The 42-year-old, youthful looking economist has not risen through the ranks of a political party while building his stellar career but some worry about the effect of his ties to Merkel on the Bundebank's sacrosanct independence.

Weidmann's training includes time at the Bank of France and International Monetary Fund, where he worked on African issues, and he was made a chevalier (knight) of the French Legion of Honour in 2009.

He became Merkel's close adviser on economic affairs in 2006 and has been an influential Group of Eight nations "Sherpa," playing a key role in clinching global agreements.

The German daily Die Welt has called him: "He who whispers in the chancellor's ear."

Weidmann replaces Bundesbank president Axel Weber, who decided to step down at the end of April, casting doubt over who would become the next European Central Bank president, a role many thought Weber would take on.

The young economist will assume Weber's seat on the ECB governing council and will be expected to defend German priorities such as strict control of eurozone inflation.

Weidmann has also made a name for himself as secretary of the German Council of Economic Experts, the "Five Wise Men" who advise the government, and at the Bundesbank, where he directed the monetary policy and analysis division.

He was sent to Berlin by Weber, one of his economic professors in Bonn who was impressed by his student's grasp of economic theory and pragmatism.
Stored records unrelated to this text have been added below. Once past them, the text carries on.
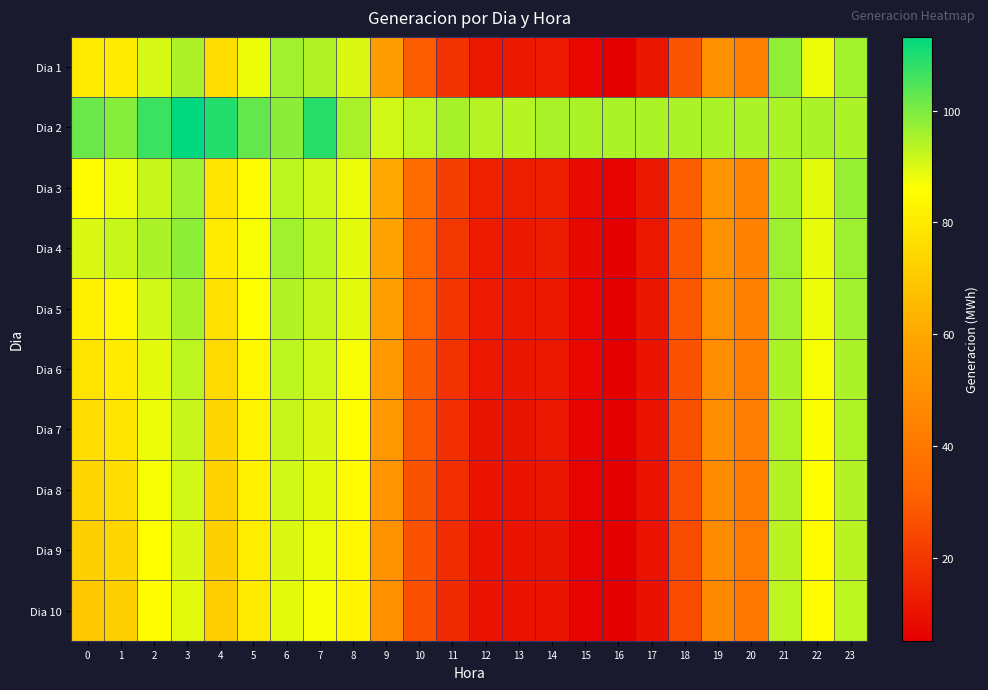

Which series has the widest spread of values?

Dia 1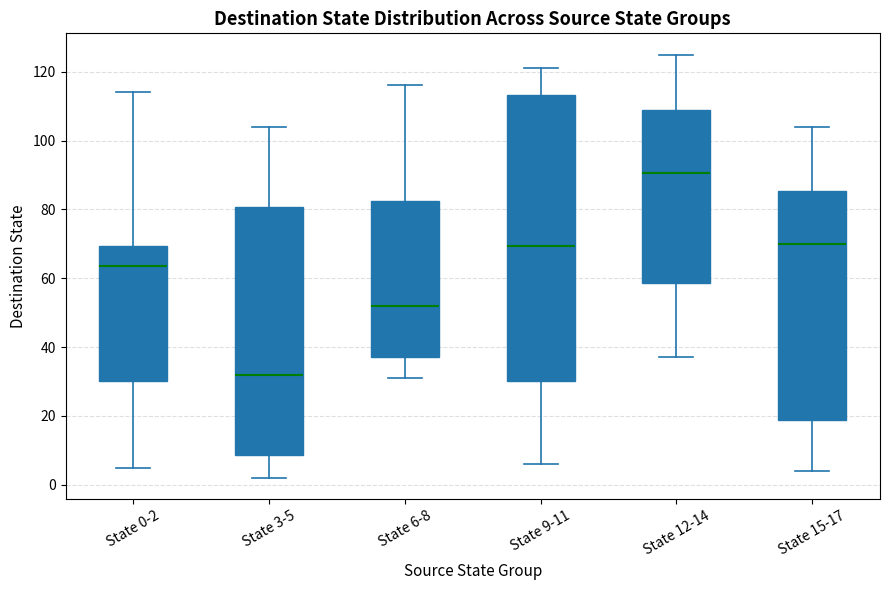

Which box has the lowest median line?

State 3-5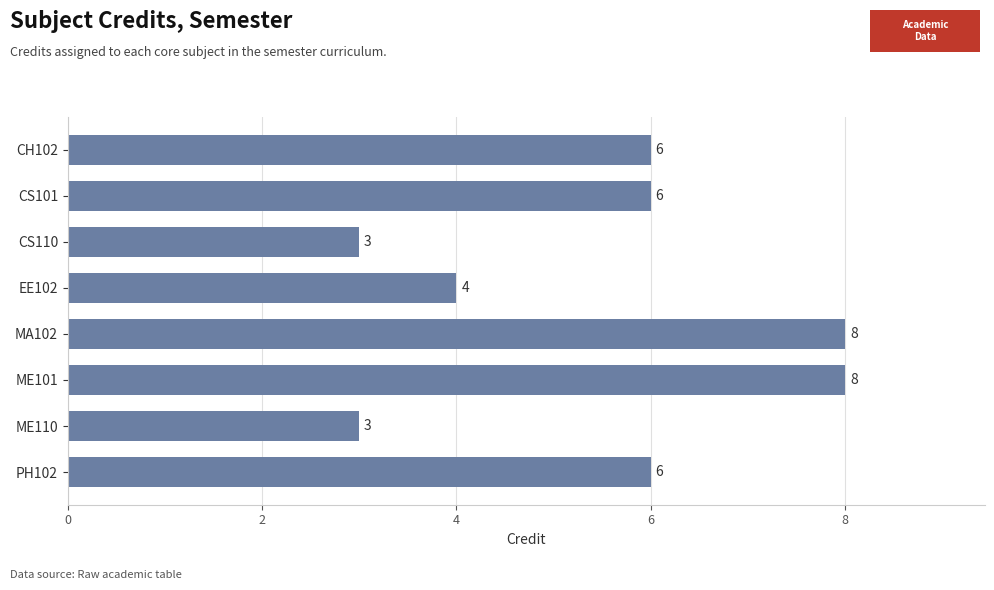

How many categories are shown in the chart?

8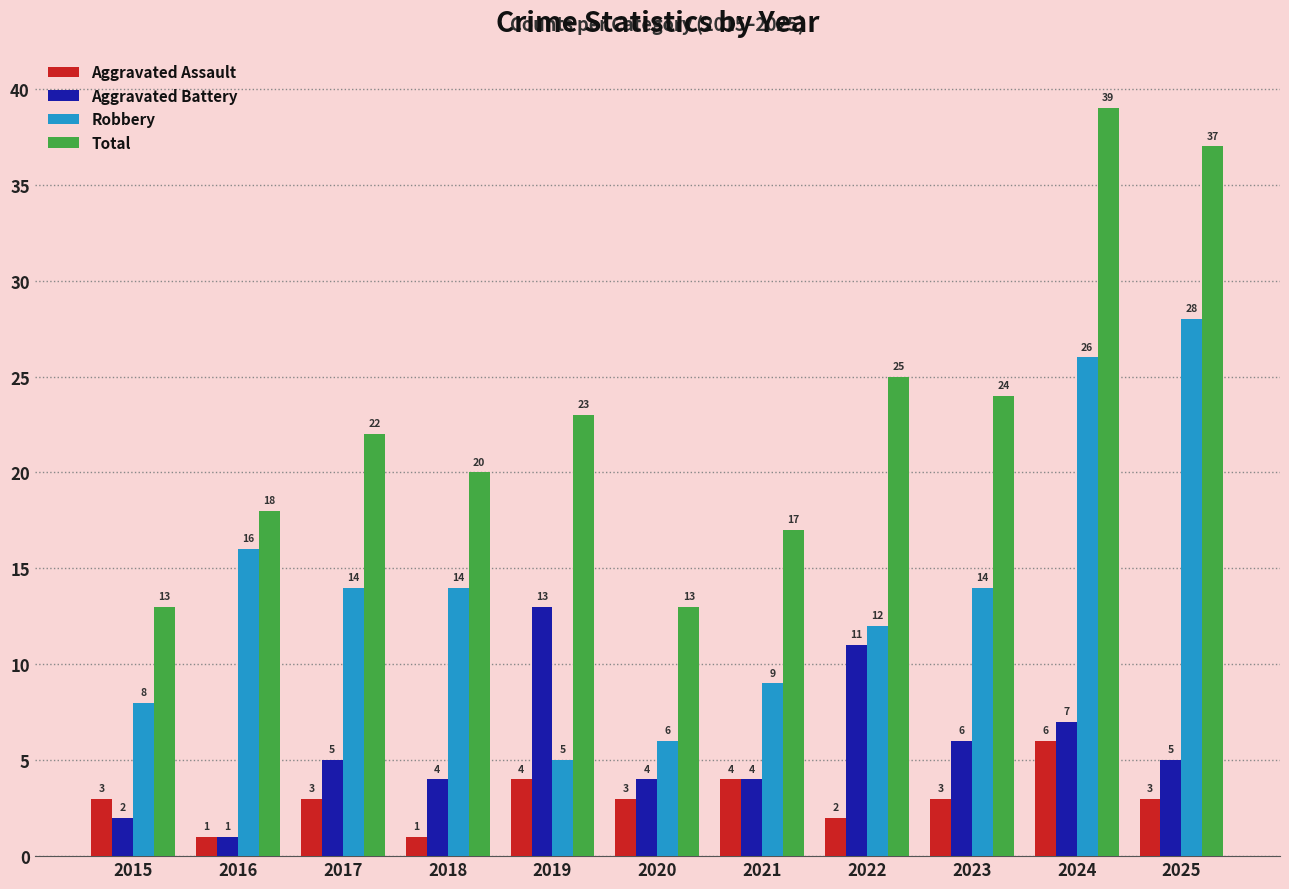

At which category does the chart reach its peak across all series?

2024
Weidmann "combines a solid background in economics with first-hand experience in containing severe financial crises in Europe," Berenberg Bank chief economist Holger Schmieding told AFP.

He worked feverishly behind the scenes to hammer out rescue plans for German banks embroiled in the global financial crisis and for carmaker Opel.

"No position is likely to be as exciting" after such experiences on the brink of disaster, the German daily Sueddeutsche Zeitung commented in an article about Weidmann.

Speculation as to his future grew in January when Weidmann was named to replace an outgoing member of the Bundesbank board, which is based in Frankfurt, with his wife and two children close by.

Some suggest the choice could spark concerns it was more political than practical.

Barclays Capital economist Thorsten Polleit told AFP that "eyebrows might be raised" at the path leading straight from Merkel's office to the central bank.

Schmieding noted however that "history shows that, (once) in office in Frankfurt, Bundesbankers are fully independent of those who had appointed them."

The Sueddeutsche Zeitung said: "Anyone who knows Weidmann realises that while you may justifiably be concerned about his heart given his 70-hour weeks, you needn't worry about his integrity.

"Weidmann has always been loyal to Merkel and from May onwards he will dedicate the same loyalty to the Bundesbank."